TASK BRIEF:
Return, word for word, the part of the items below that starts with the line containing "#### 자동 프록시 생성기를 사용하는 테스트" and runs through to the end of the items.

INPUT FOR THIS TASK:
+ + + + +
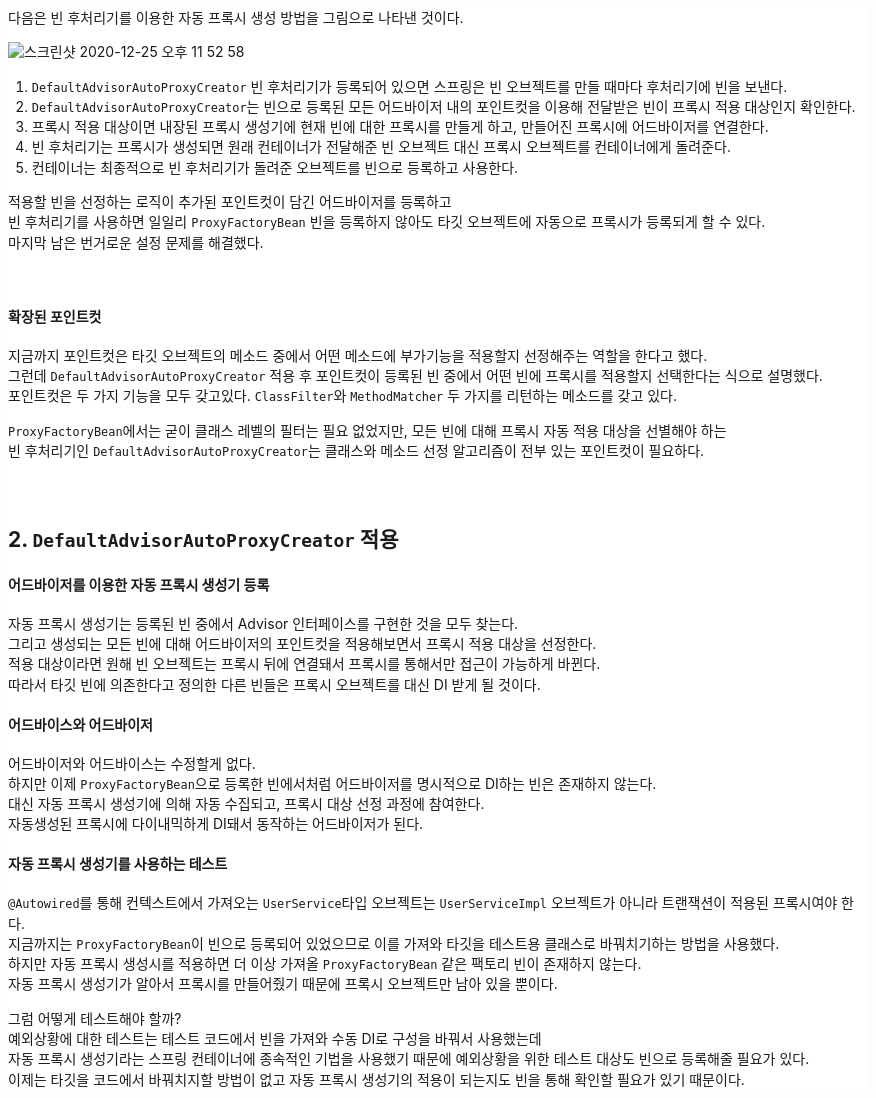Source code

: 
다음은 빈 후처리기를 이용한 자동 프록시 생성 방법을 그림으로 나타낸 것이다.    

![스크린샷 2020-12-25 오후 11 52 58](https://user-images.githubusercontent.com/33855307/103137438-58354d80-470c-11eb-9885-48644f8c044a.png)      


1. `DefaultAdvisorAutoProxyCreator` 빈 후처리기가 등록되어 있으면 스프링은 빈 오브젝트를 만들 때마다 후처리기에 빈을 보낸다.   
2. `DefaultAdvisorAutoProxyCreator`는 빈으로 등록된 모든 어드바이저 내의 포인트컷을 이용해 전달받은 빈이 프록시 적용 대상인지 확인한다.  
3. 프록시 적용 대상이면 내장된 프록시 생성기에 현재 빈에 대한 프록시를 만들게 하고, 만들어진 프록시에 어드바이저를 연결한다.     
4. 빈 후처리기는 프록시가 생성되면 원래 컨테이너가 전달해준 빈 오브젝트 대신 프록시 오브젝트를 컨테이너에게 돌려준다.   
5. 컨테이너는 최종적으로 빈 후처리기가 돌려준 오브젝트를 빈으로 등록하고 사용한다.    


적용할 빈을 선정하는 로직이 추가된 포인트컷이 담긴 어드바이저를 등록하고   
빈 후처리기를 사용하면 일일리 `ProxyFactoryBean` 빈을 등록하지 않아도 타깃 오브젝트에 자동으로 프록시가 등록되게 할 수 있다.   
마지막 남은 번거로운 설정 문제를 해결했다.   

<br />   


#### 확장된 포인트컷    
지금까지 포인트컷은 타깃 오브젝트의 메소드 중에서 어떤 메소드에 부가기능을 적용할지 선정해주는 역할을 한다고 했다.                  
그런데 `DefaultAdvisorAutoProxyCreator` 적용 후 포인트컷이 등록된 빈 중에서 어떤 빈에 프록시를 적용할지 선택한다는 식으로 설명했다.                  
포인트컷은 두 가지 기능을 모두 갖고있다. `ClassFilter`와 `MethodMatcher` 두 가지를 리턴하는 메소드를 갖고 있다.                       
            
`ProxyFactoryBean`에서는 굳이 클래스 레벨의 필터는 필요 없었지만, 모든 빈에 대해 프록시 자동 적용 대상을 선별해야 하는                 
빈 후처리기인 `DefaultAdvisorAutoProxyCreator`는 클래스와 메소드 선정 알고리즘이 전부 있는 포인트컷이 필요하다.                   

<br />      


## 2. `DefaultAdvisorAutoProxyCreator` 적용           

#### 어드바이저를 이용한 자동 프록시 생성기 등록   
자동 프록시 생성기는 등록된 빈 중에서 Advisor 인터페이스를 구현한 것을 모두 찾는다.  
그리고 생성되는 모든 빈에 대해 어드바이저의 포인트컷을 적용해보면서 프록시 적용 대상을 선정한다.   
적용 대상이라면 원해 빈 오브젝트는 프록시 뒤에 연결돼서 프록시를 통해서만 접근이 가능하게 바뀐다.          
따라서 타깃 빈에 의존한다고 정의한 다른 빈들은 프록시 오브젝트를 대신 DI 받게 될 것이다.   

#### 어드바이스와 어드바이저   
어드바이저와 어드바이스는 수정할게 없다.   
하지만 이제 `ProxyFactoryBean`으로 등록한 빈에서처럼 어드바이저를 명시적으로 DI하는 빈은 존재하지 않는다.    
대신 자동 프록시 생성기에 의해 자동 수집되고, 프록시 대상 선정 과정에 참여한다.    
자동생성된 프록시에 다이내믹하게 DI돼서 동작하는 어드바이저가 된다.   

#### 자동 프록시 생성기를 사용하는 테스트       
`@Autowired`를 통해 컨텍스트에서 가져오는 `UserService`타입 오브젝트는 `UserServiceImpl` 오브젝트가 아니라 트랜잭션이 적용된 프록시여야 한다.    
지금까지는 `ProxyFactoryBean`이 빈으로 등록되어 있었으므로 이를 가져와 타깃을 테스트용 클래스로 바꿔치기하는 방법을 사용했다.   
하지만 자동 프록시 생성시를 적용하면 더 이상 가져올 `ProxyFactoryBean` 같은 팩토리 빈이 존재하지 않는다.   
자동 프록시 생성기가 알아서 프록시를 만들어줬기 때문에 프록시 오브젝트만 남아 있을 뿐이다.   

그럼 어떻게 테스트해야 할까?                
예외상황에 대한 테스트는 테스트 코드에서 빈을 가져와 수동 DI로 구성을 바꿔서 사용했는데             
자동 프록시 생성기라는 스프링 컨테이너에 종속적인 기법을 사용했기 때문에 예외상황을 위한 테스트 대상도 빈으로 등록해줄 필요가 있다.              
이제는 타깃을 코드에서 바꿔치지할 방법이 없고 자동 프록시 생성기의 적용이 되는지도 빈을 통해 확인할 필요가 있기 때문이다.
+ + + + +
EXERCISE OUTPUT:
#### 자동 프록시 생성기를 사용하는 테스트       
`@Autowired`를 통해 컨텍스트에서 가져오는 `UserService`타입 오브젝트는 `UserServiceImpl` 오브젝트가 아니라 트랜잭션이 적용된 프록시여야 한다.    
지금까지는 `ProxyFactoryBean`이 빈으로 등록되어 있었으므로 이를 가져와 타깃을 테스트용 클래스로 바꿔치기하는 방법을 사용했다.   
하지만 자동 프록시 생성시를 적용하면 더 이상 가져올 `ProxyFactoryBean` 같은 팩토리 빈이 존재하지 않는다.   
자동 프록시 생성기가 알아서 프록시를 만들어줬기 때문에 프록시 오브젝트만 남아 있을 뿐이다.   

그럼 어떻게 테스트해야 할까?                
예외상황에 대한 테스트는 테스트 코드에서 빈을 가져와 수동 DI로 구성을 바꿔서 사용했는데             
자동 프록시 생성기라는 스프링 컨테이너에 종속적인 기법을 사용했기 때문에 예외상황을 위한 테스트 대상도 빈으로 등록해줄 필요가 있다.              
이제는 타깃을 코드에서 바꿔치지할 방법이 없고 자동 프록시 생성기의 적용이 되는지도 빈을 통해 확인할 필요가 있기 때문이다.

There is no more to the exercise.